D’abord hostile à toute expansion coloniale, le chancelier allemand Otto von Bismarck, se rallie à une politique de protection des sociétés commerciales allemandes présentes en Afrique de l’Est. Mais à peine la Société allemande de l’Afrique de l’Est voit-elle le jour, qu’elle se heurte à la révolte des commerçants arabes qui voient en elle une menace pour leur monopole sur le commerce des esclaves, de l’ivoire et du caoutchouc. En prétextant la suppression de la traite des noirs, le Reich va donc assumer un engagement militaire. Le 28 octobre 1890, le sultan de Zanzibar cède les territoires de l'île et du continent pour 200 000 £.
Hermann Wissmann, nommé commissaire en Afrique de l’Est constitue une première armée de quelque 850 soldats africains (Soudanais, Egyptiens, Askaris, Zoulous et Somalis) et 80 Européens.
L’expérience impériale allemande donne lieu à un effort de connaissance des populations colonisées. Les officiers prussiens recueillent de nombreuses informations sur la religion, les mœurs et coutumes des ethnies africaines, et saluent leurs qualités de combattants. Tandis qu’on vante le «sang froid et la bravoure» des Soudanais, les Swahili-askari sont réputés être d’excellents espions ou éclaireurs.
Inexpérimentée en matière de colonisation, l’Allemagne accumule les maladresses.

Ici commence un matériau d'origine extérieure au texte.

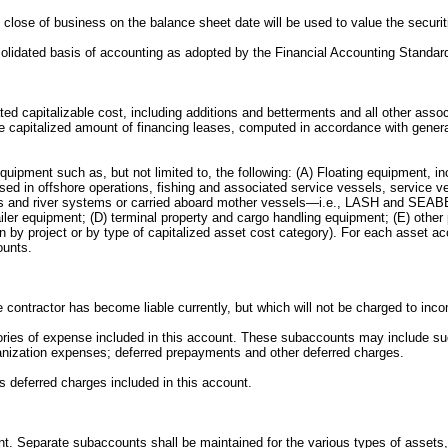
the close of business on the balance sheet date will be used to value the secur
nsolidated basis of accounting as adopted by the Financial Accounting Standar
elated capitalizable cost, including additions and betterments and all other as
the capitalized amount of financing leases, computed in accordance with gener
uipment such as, but not limited to, the following: (A) Floating equipment, in
sed in offshore operations, fishing and associated service vessels, service ve
reas and river systems or carried aboard mother vessels—i.e., LASH and SEABEE
railer equipment; (D) terminal property and cargo handling equipment; (E) oth
on by project or by type of capitalized asset cost category). For each asset a
ounts.
e contractor has become liable currently, but which will not be charged to inc
tegories of expense included in this account. These subaccounts may include s
rganization expenses; deferred prepayments and other deferred charges.
us deferred charges included in this account.
ount. Separate subaccounts shall be maintained for the various types of assets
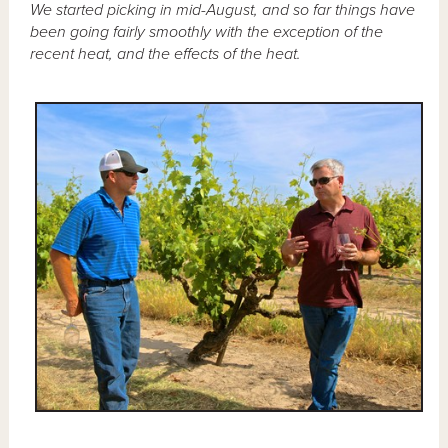
We started picking in mid-August, and so far things have
been going fairly smoothly with the exception of the
recent heat, and the effects of the heat.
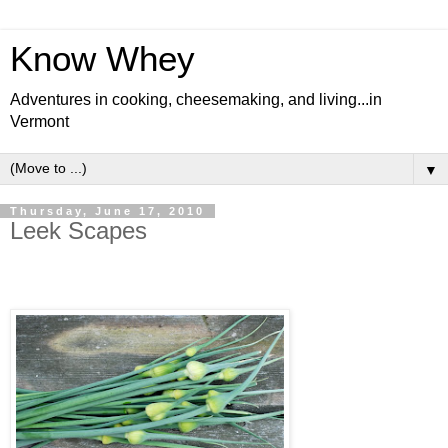
Know Whey
Adventures in cooking, cheesemaking, and living...in
Vermont
▼
Thursday, June 17, 2010
Leek Scapes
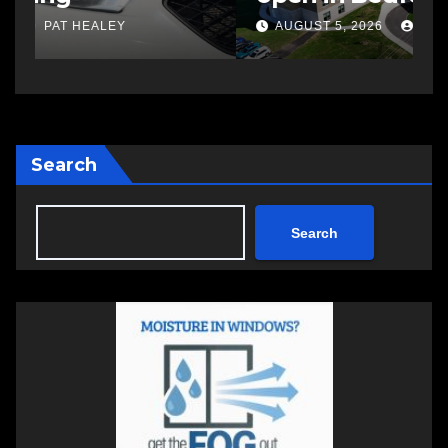
a
AUGUST 5, 2026
PAT HEALEY
Search
Search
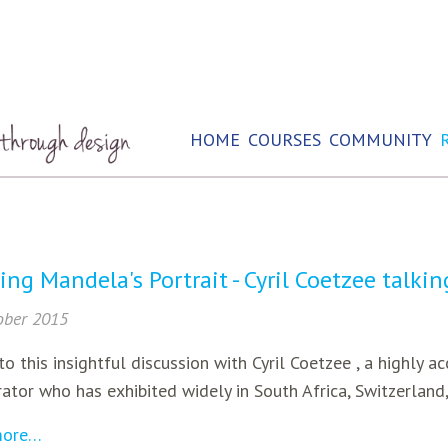
HOME
COURSES
COMMUNITY
ing Mandela's Portrait - Cyril Coetzee talki
ober 2015
to this insightful discussion with Cyril Coetzee , a highly a
ator who has exhibited widely in South Africa, Switzerland
more…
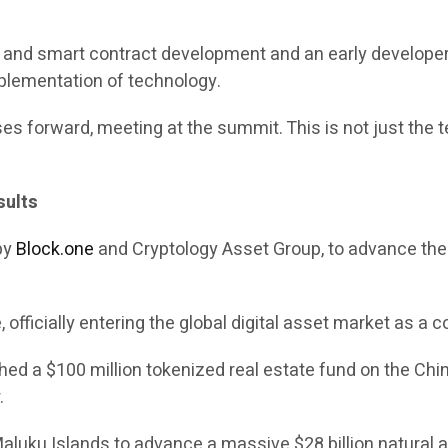
in and smart contract development and an early develope
mplementation of technology.
es forward, meeting at the summit. This is not just the te
sults
 by
Block.one
and Cryptology Asset Group, to advance the c
officially entering the global digital asset market as a c
 a $100 million tokenized real estate fund on the Chint
.
 Maluku Islands to advance a massive $28 billion natural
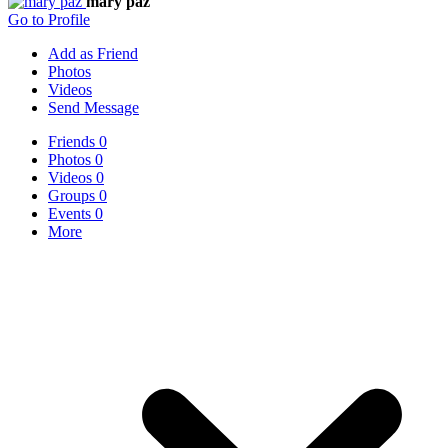
mary paz
Go to Profile
Add as Friend
Photos
Videos
Send Message
Friends
0
Photos
0
Videos
0
Groups
0
Events
0
More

Tandis que, jugé trop coûteux, la majorité de l’encadrement allemand est renvoyé en Europe, on assiste au développement des révoltes africaines, qui prennent le caractère de véritables guerres.
Outre la sanglante répression des Herreros dans le Sud-Ouest africain (Namibie), qualifiée de génocide, l’une des plus importantes est celle de «Maji-Maji» (1905-1907) au Tanganyka (Tanzanie actuelle) pendant laquelle les troupes allemandes peu nombreuses affament et dévastent les populations, faisant près de 300 000 morts.

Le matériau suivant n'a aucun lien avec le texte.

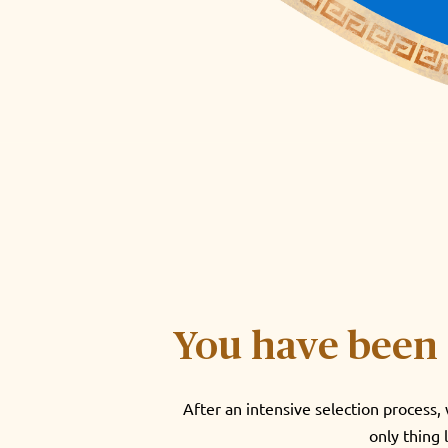
You have been 
After an intensive selection process
only thing 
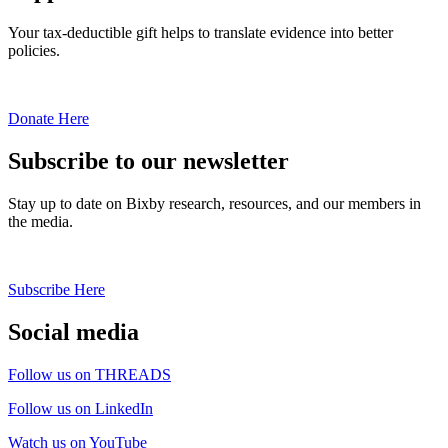
Your tax-deductible gift helps to translate evidence into better
policies.
Donate Here
Subscribe to our newsletter
Stay up to date on Bixby research, resources, and our members in
the media.
Subscribe Here
Social media
Follow us on THREADS
Follow us on LinkedIn
Watch us on YouTube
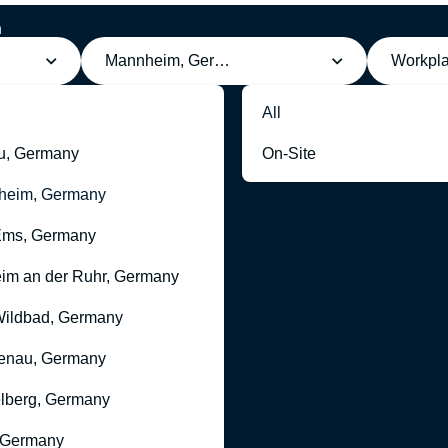
h
Mannheim, Germany
Workpl
All
u, Germany
On-Site
heim, Germany
Ems, Germany
im an der Ruhr, Germany
ildbad, Germany
enau, Germany
lberg, Germany
 Germany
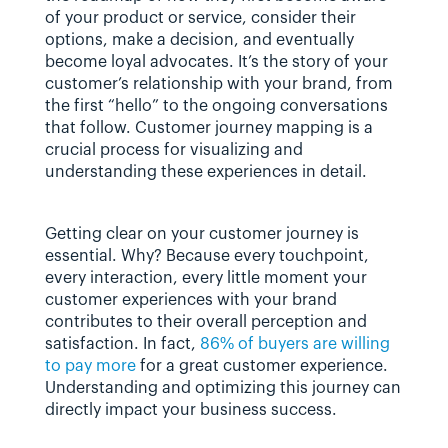
of your product or service, consider their 
options, make a decision, and eventually 
become loyal advocates. It’s the story of your 
customer’s relationship with your brand, from 
the first “hello” to the ongoing conversations 
that follow. Customer journey mapping is a 
crucial process for visualizing and 
understanding these experiences in detail.
Getting clear on your customer journey is 
essential. Why? Because every touchpoint, 
every interaction, every little moment your 
customer experiences with your brand 
contributes to their overall perception and 
satisfaction. In fact, 
86% of buyers are willing 
to pay more
 for a great customer experience. 
Understanding and optimizing this journey can 
directly impact your business success.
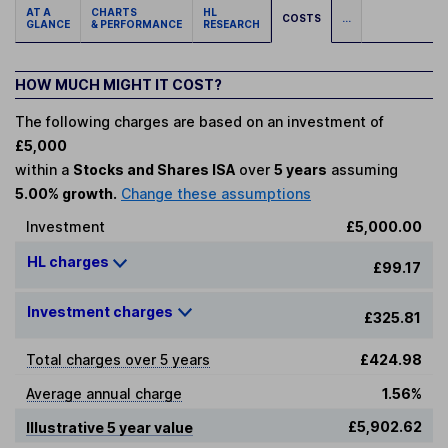
AT A
CHARTS
HL
COSTS
...
GLANCE
& PERFORMANCE
RESEARCH
HOW MUCH MIGHT IT COST?
The following charges are based on an investment of
£5,000
within a
Stocks and Shares ISA
over
5 years
assuming
5.00% growth.
Change these assumptions
Investment
£5,000.00
HL charges
£99.17
Investment charges
£325.81
Total charges over 5 years
£424.98
Average annual charge
1.56%
£5,902.62
Illustrative 5 year value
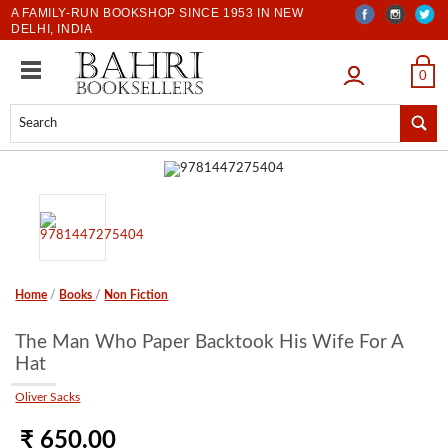
A FAMILY-RUN BOOKSHOP SINCE 1953 IN NEW
DELHI, INDIA
LOGIN
0
Home
/
Books
/
Non Fiction
The Man Who Paper Backtook His Wife For A
Hat
Oliver Sacks
₹ 650.00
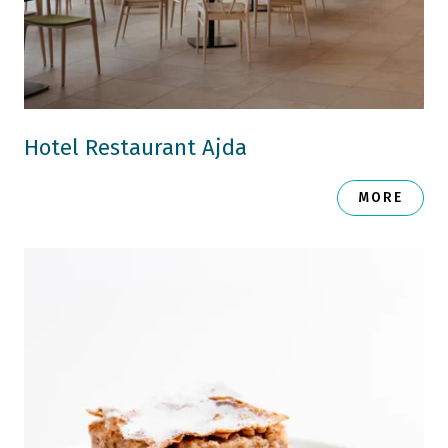
Hotel Restaurant Ajda
MORE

Les askaris des forces militaires allemandes y gagnent une réputation de cruauté : ces soldats noirs qui s’étaient battus «contre leurs frères de tribu, contre leurs propres parents», sans traitrise, sont encensés. Récompensés par l’Allemagne, ils se voient verser une retraite et décerner des médailles dans le but de maintenir le sentiment d’appartenance à l’armée.

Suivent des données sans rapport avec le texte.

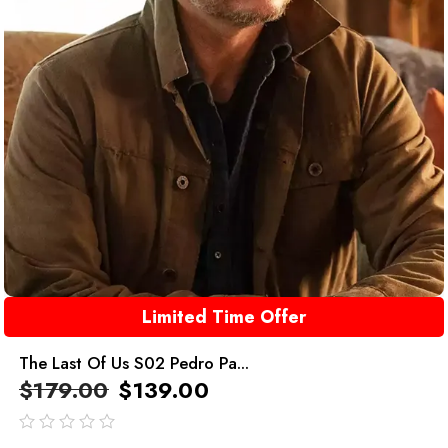
Limited Time Offer
The Last Of Us S02 Pedro Pa...
$
179.00
$
139.00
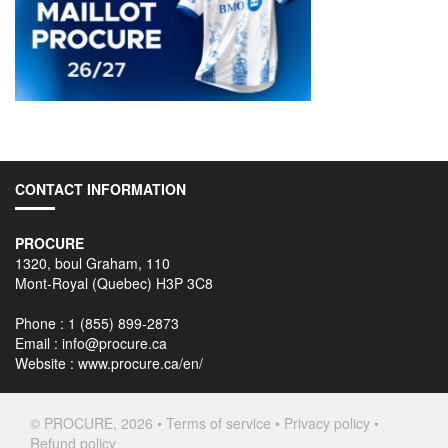
CONTACT INFORMATION
PROCURE
1320, boul Graham, 110
Mont-Royal (Quebec) H3P 3C8
Phone : 1 (855) 899-2873
Email :
info@procure.ca
Website :
www.procure.ca/en/
© PROCURE, 2026 •
Terms of service
•
Privacy policy
•
Refund policy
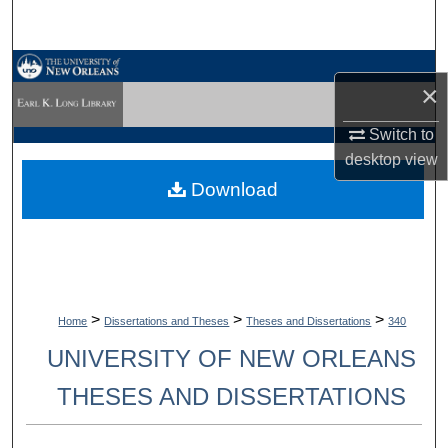
Search
Browse Collections
×
My Account
Switch to
desktop
view
About
Download
Digital Commons Network™
>
>
>
Home
Dissertations and Theses
Theses and Dissertations
340
UNIVERSITY OF NEW ORLEANS
THESES AND DISSERTATIONS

Pendant la Première Guerre mondiale, les forces allemandes en Afrique offrent peu de résistance.
Seule exception, l’Afrique de l’Est. Les soldats blancs et les askaris sous le commandement de Paul von Lettow-Vorbeck ne se rendent qu’après l’armistice de novembre 1918, ayant résisté pendant quatre années aux attaques alliées.
Cette guerre, peu importante au vu des effectifs mobilisés (3600 Allemands et 14 500 askaris) a pourtant fortement marqué l’imaginaire allemand. L’événement fut glorifié, mythifié. On développe une propagande visant à motiver les troupes malmenées d’Europe. Symboles de la résistance face à l’ennemi, de la loyauté et de la fidélité, les mérites des askaris sont exagérés (ainsi, selon Lettow-Vorbeck lui-même, il y eut 2 600 déserteurs et 4 340 disparus).
Après l’armistice, la guerre en Afrique de l’Est devient le symbole de la revanche. Elle sert également à contrer les critiques des alliés contre la politique coloniale allemande. Maints commentateurs s’efforcent de démontrer que «le bon askari allemand» s’oppose au tirailleur sénégalais français, primitif et cruel.